------ Record set ------

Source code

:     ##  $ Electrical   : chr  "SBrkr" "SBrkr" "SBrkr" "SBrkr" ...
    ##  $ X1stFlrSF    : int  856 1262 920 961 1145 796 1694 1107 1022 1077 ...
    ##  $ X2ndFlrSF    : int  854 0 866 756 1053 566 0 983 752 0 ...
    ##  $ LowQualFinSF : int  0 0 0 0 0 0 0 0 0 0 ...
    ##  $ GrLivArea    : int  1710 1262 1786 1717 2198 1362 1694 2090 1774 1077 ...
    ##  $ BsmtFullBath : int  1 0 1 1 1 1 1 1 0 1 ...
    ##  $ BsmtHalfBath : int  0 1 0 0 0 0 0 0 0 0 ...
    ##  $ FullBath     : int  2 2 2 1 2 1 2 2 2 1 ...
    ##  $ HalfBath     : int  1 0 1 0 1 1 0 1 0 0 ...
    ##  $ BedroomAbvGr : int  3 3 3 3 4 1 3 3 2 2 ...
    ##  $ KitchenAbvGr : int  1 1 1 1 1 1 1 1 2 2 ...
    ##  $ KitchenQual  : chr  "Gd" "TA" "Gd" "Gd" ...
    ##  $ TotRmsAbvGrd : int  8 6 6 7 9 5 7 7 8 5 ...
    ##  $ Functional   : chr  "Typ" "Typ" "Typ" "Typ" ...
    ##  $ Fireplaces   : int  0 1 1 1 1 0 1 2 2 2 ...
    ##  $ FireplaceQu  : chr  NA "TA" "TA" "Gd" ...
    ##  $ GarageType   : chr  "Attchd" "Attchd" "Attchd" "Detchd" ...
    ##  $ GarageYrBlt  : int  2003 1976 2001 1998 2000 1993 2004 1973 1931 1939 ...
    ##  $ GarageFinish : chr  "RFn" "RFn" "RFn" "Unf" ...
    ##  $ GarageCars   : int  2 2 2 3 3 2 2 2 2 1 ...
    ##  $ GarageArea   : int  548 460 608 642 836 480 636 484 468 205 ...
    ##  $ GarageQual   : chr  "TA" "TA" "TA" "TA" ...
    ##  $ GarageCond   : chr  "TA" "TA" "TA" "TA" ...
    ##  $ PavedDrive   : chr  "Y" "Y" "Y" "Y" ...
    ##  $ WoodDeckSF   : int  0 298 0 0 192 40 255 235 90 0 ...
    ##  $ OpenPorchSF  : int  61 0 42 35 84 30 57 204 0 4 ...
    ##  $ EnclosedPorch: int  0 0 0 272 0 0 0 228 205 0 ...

------

• What you are asked to do
Rewrite the lines above, substituting "character" for each occurrence of "chr" and changing nothing else.

• Answer below
Source code

:     ##  $ Electrical   : character  "SBrkr" "SBrkr" "SBrkr" "SBrkr" ...
    ##  $ X1stFlrSF    : int  856 1262 920 961 1145 796 1694 1107 1022 1077 ...
    ##  $ X2ndFlrSF    : int  854 0 866 756 1053 566 0 983 752 0 ...
    ##  $ LowQualFinSF : int  0 0 0 0 0 0 0 0 0 0 ...
    ##  $ GrLivArea    : int  1710 1262 1786 1717 2198 1362 1694 2090 1774 1077 ...
    ##  $ BsmtFullBath : int  1 0 1 1 1 1 1 1 0 1 ...
    ##  $ BsmtHalfBath : int  0 1 0 0 0 0 0 0 0 0 ...
    ##  $ FullBath     : int  2 2 2 1 2 1 2 2 2 1 ...
    ##  $ HalfBath     : int  1 0 1 0 1 1 0 1 0 0 ...
    ##  $ BedroomAbvGr : int  3 3 3 3 4 1 3 3 2 2 ...
    ##  $ KitchenAbvGr : int  1 1 1 1 1 1 1 1 2 2 ...
    ##  $ KitchenQual  : character  "Gd" "TA" "Gd" "Gd" ...
    ##  $ TotRmsAbvGrd : int  8 6 6 7 9 5 7 7 8 5 ...
    ##  $ Functional   : character  "Typ" "Typ" "Typ" "Typ" ...
    ##  $ Fireplaces   : int  0 1 1 1 1 0 1 2 2 2 ...
    ##  $ FireplaceQu  : character  NA "TA" "TA" "Gd" ...
    ##  $ GarageType   : character  "Attchd" "Attchd" "Attchd" "Detchd" ...
    ##  $ GarageYrBlt  : int  2003 1976 2001 1998 2000 1993 2004 1973 1931 1939 ...
    ##  $ GarageFinish : character  "RFn" "RFn" "RFn" "Unf" ...
    ##  $ GarageCars   : int  2 2 2 3 3 2 2 2 2 1 ...
    ##  $ GarageArea   : int  548 460 608 642 836 480 636 484 468 205 ...
    ##  $ GarageQual   : character  "TA" "TA" "TA" "TA" ...
    ##  $ GarageCond   : character  "TA" "TA" "TA" "TA" ...
    ##  $ PavedDrive   : character  "Y" "Y" "Y" "Y" ...
    ##  $ WoodDeckSF   : int  0 298 0 0 192 40 255 235 90 0 ...
    ##  $ OpenPorchSF  : int  61 0 42 35 84 30 57 204 0 4 ...
    ##  $ EnclosedPorch: int  0 0 0 272 0 0 0 228 205 0 ...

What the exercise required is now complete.